I can’t stress enough how much fueling myself properly has impacted how I feel after a run. When training for my first marathon (GO! St. Louis in 2008), I hardly ate anything before or during my runs, and maybe a bowl of cereal or oatmeal after. And I hardly ever drank Gatorade. This would cause me to feel sick to my stomach the rest of the day (to the point where I felt I needed to be on the toilet all afternoon – I know, TMI), and I would hardly be able to move the next day. Now, I changed my tune a bit with Chicago – eating before, during, and after, along with at least a bottle of Gatorade during and after my runs. And guess what, no more stomach pain, and I was able to do a semi-long run the next day. Don’t EVER be scared to eat! Your body deserves the extra fuel with all the strain you are putting on it with training.
3. Gear: The one thing I must always have before any run over 8 miles is Body Glide. I chafe terribly – in places people would never even think. Sports bar lines, inner thighs, toes, heels, armpits – it’s pretty bad. Body Glide is probably the best running investment besides shoes. Go get some if chafing is a problem!
Also, dress for the weather. Long runs can last for 2 hours – and if you start late morning, say 9 or 10, the weather may drastically change over those 2 hours. Be prepared with layers. If it’s chilly when you start, make sure you have a long sleeve shirt you can take off if you get too warm. I like to be warm on my runs, so I will wear running tights + long sleeves if its in the 40s or below, switch to shorts and long sleeves with 50s to 60s, and shorts and a t-shirt (I can’t do running tank tops – hello chafing!) if it’s above 65-ish. And I almost always have gloves if it’s below 60 degrees – my digits freeze with cold weather thanks to Raynaud’s Syndrome.
Shoes are always essential, but socks are even more important. I’m a terrible example and wear cotton socks because I am too cheap to buy expensive running socks (and the ones I do own have holes in them). But, if you are getting blisters, the right socks will help with that. Unless you’re cheap like me…
4. How Far Did I Run: Of course, you should always be prepared with how far you plan on running. However, if you don’t know the distance from point A to point B, you might be running more or less what you should be running.
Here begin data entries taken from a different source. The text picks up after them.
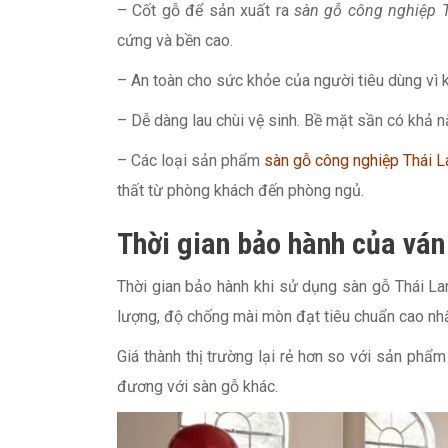
– Cốt gỗ để sản xuất ra
sàn gỗ công nghiệp 
cứng và bền cao.
– An toàn cho sức khỏe của người tiêu dùng vì 
– Dễ dàng lau chùi vệ sinh. Bề mặt sần có khả 
– Các loại sản phẩm
sàn gỗ công nghiệp Thái L
thất từ phòng khách đến phòng ngủ.
Thời gian bảo hành của ván
Thời gian bảo hành khi sử dụng sàn gỗ Thái La
lượng, độ chống mài mòn đạt tiêu chuẩn cao nhấ
Giá thành thị trường lại rẻ hơn so với sản phẩ
đương với sàn gỗ khác.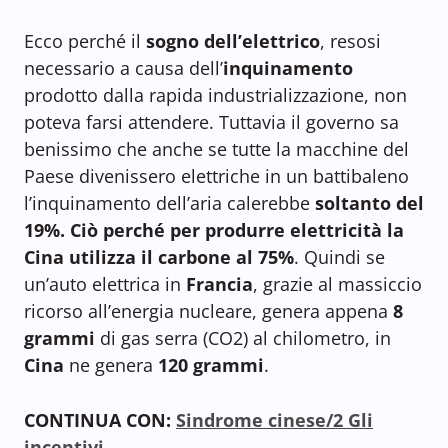
Ecco perché il
sogno dell’elettrico
, resosi
necessario a causa dell’
inquinamento
prodotto dalla rapida industrializzazione, non
poteva farsi attendere. Tuttavia il governo sa
benissimo che anche se tutte la macchine del
Paese divenissero elettriche in un battibaleno
l’inquinamento dell’aria calerebbe
soltanto del
19%. Ciò perché per produrre elettricità la
Cina utilizza il
carbone al 75%
. Quindi se
un’auto elettrica in
Francia
, grazie al massiccio
ricorso all’energia nucleare, genera appena
8
grammi
di gas serra (CO2) al chilometro, in
Cina
ne genera
120 grammi
.
CONTINUA CON:
Sindrome cinese/2 Gli
incentivi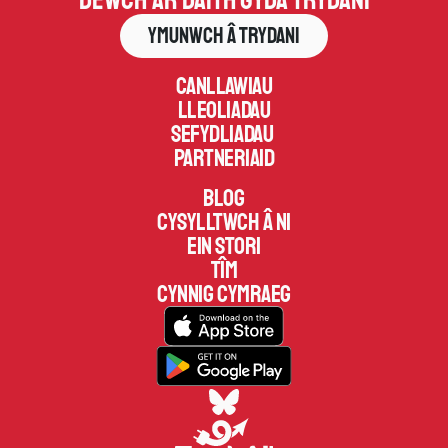
Ymunwch â Trydani
Canllawiau
Lleoliadau
Sefydliadau 
Partneriaid
Blog
Cysylltwch â ni
Ein Stori
Tîm
Cynnig Cymraeg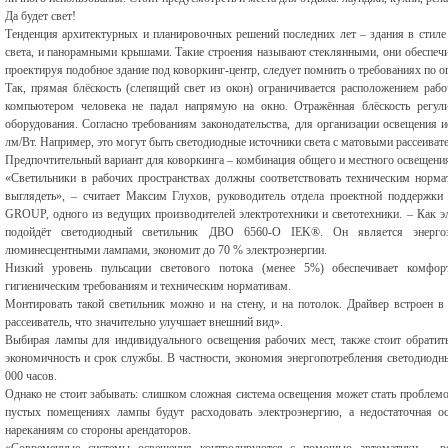
Да будет свет!
Тенденция архитектурных и планировочных решений последних лет – здания в стил
света, и панорамными крышами. Такие строения называют стеклянными, они обеспечи
проектируя подобное здание под коворкинг-центр, следует помнить о требованиях по о
Так, прямая блёскость (слепящий свет из окон) ограничивается расположением раб
компьютером человека не падал напрямую на окно. Отражённая блёскость регул
оборудования. Согласно требованиям законодательства, для организации освещения 
лм/Вт. Например, это могут быть светодиодные источники света с матовыми рассеиват
Предпочтительный вариант для коворкинга – комбинация общего и местного освещени
«Светильники в рабочих пространствах должны соответствовать техническим норма
выглядеть», – считает Максим Глухов, руководитель отдела проектной поддержки
GROUP, одного из ведущих производителей электротехники и светотехники. – Как э
подойдёт светодиодный светильник ДВО 6560-О IEK®. Он является энергоэ
люминесцентными лампами, экономит до 70 % электроэнергии.
Низкий уровень пульсации светового потока (менее 5%) обеспечивает комфорт
гигиеническим требованиям и техническим нормативам.
Монтировать такой светильник можно и на стену, и на потолок. Драйвер встроен в 
рассеиватель, что значительно улучшает внешний вид».
Выбирая лампы для индивидуального освещения рабочих мест, также стоит обратит
экономичность и срок службы. В частности, экономия энергопотребления светодиодн
000 часов.
Однако не стоит забывать: слишком сложная система освещения может стать проблем
пустых помещениях лампы будут расходовать электроэнергию, а недостаточная ос
нареканиям со стороны арендаторов.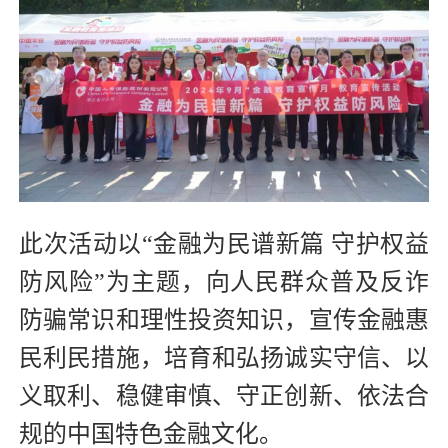
此次活动以“金融为民谱新篇 守护权益
防风险”为主题，向人民群众普及反诈
防骗常识和理性投资知识，宣传金融惠
民利民措施，培育和弘扬诚实守信、以
义取利、稳健审慎、守正创新、依法合
规的中国特色金融文化。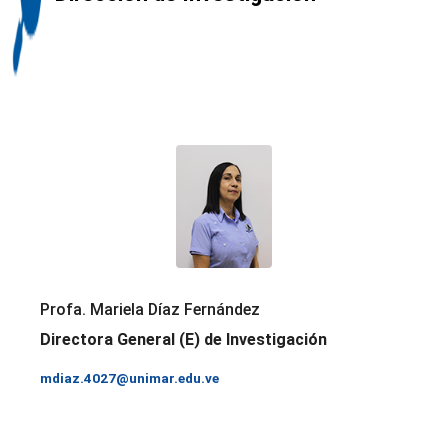
Profa. Mariela Díaz Fernández
Directora General (E) de Investigación
mdiaz.4027@unimar.edu.ve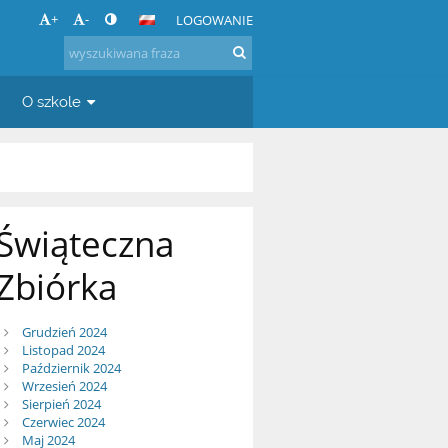
+
-
LOGOWANIE
O szkole
Świąteczna
Zbiórka
Grudzień 2024
Listopad 2024
Październik 2024
Wrzesień 2024
Sierpień 2024
Czerwiec 2024
Maj 2024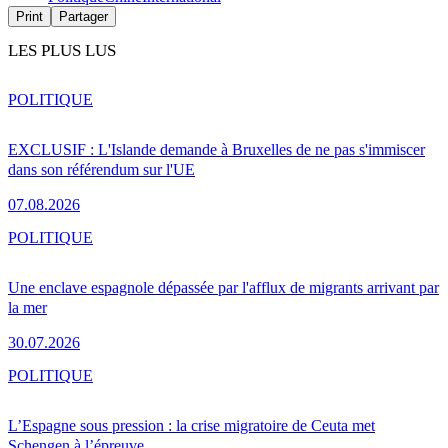
Print
Partager
LES PLUS LUS
POLITIQUE
EXCLUSIF : L'Islande demande à Bruxelles de ne pas s'immiscer
dans son référendum sur l'UE
07.08.2026
POLITIQUE
Une enclave espagnole dépassée par l'afflux de migrants arrivant par
la mer
30.07.2026
POLITIQUE
L’Espagne sous pression : la crise migratoire de Ceuta met
Schengen à l’épreuve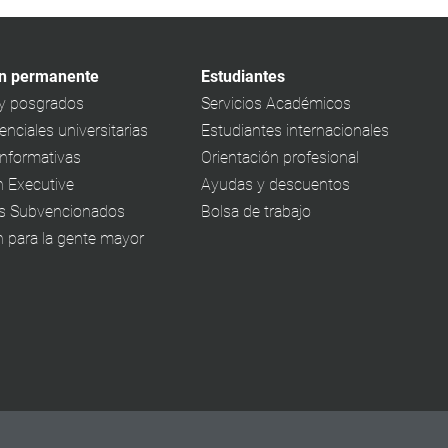
n permanente
Estudiantes
y posgrados
Servicios Académicos
nciales universitarias
Estudiantes internacionales
informativas
Orientación profesional
 Executive
Ayudas y descuentos
s Subvencionados
Bolsa de trabajo
 para la gente mayor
Again, I’m cheap and don’t own a Garmin. (OK, that’s a lie… I do, but it’s the really old ghetto massive one that’s more of a pain than a help – and we live in a black hole apparently because we have issues getting GPS signals.) For Chicago, I relied on my Nike+ Sportband. They run about $60 and use a sensor for your stride. Definitely not the most accurate (the day of the actual marathon, it said I ran 28 miles). Before my Nike+, I used Gmap-Pedometer.com, but you can also check out MapMyRun.com or even DailyMile.com. All these allow you to map out your course to ensure you are going the correct distance. My new-found love is Run Keeper Pro, which is an app for my iPhone. I don’t typically run with an iPod, but lately, it’s been nice to know my distance and have a little music at the same time. Plus, I feel much safer with my phone.
Sorry, this is long winded. If you read this whole thing, I owe you some ice cream after your long run this weekend! Good luck to all of you who are embarking on double digits soon. Hopefully you feel a little more prepared if you didn’t already!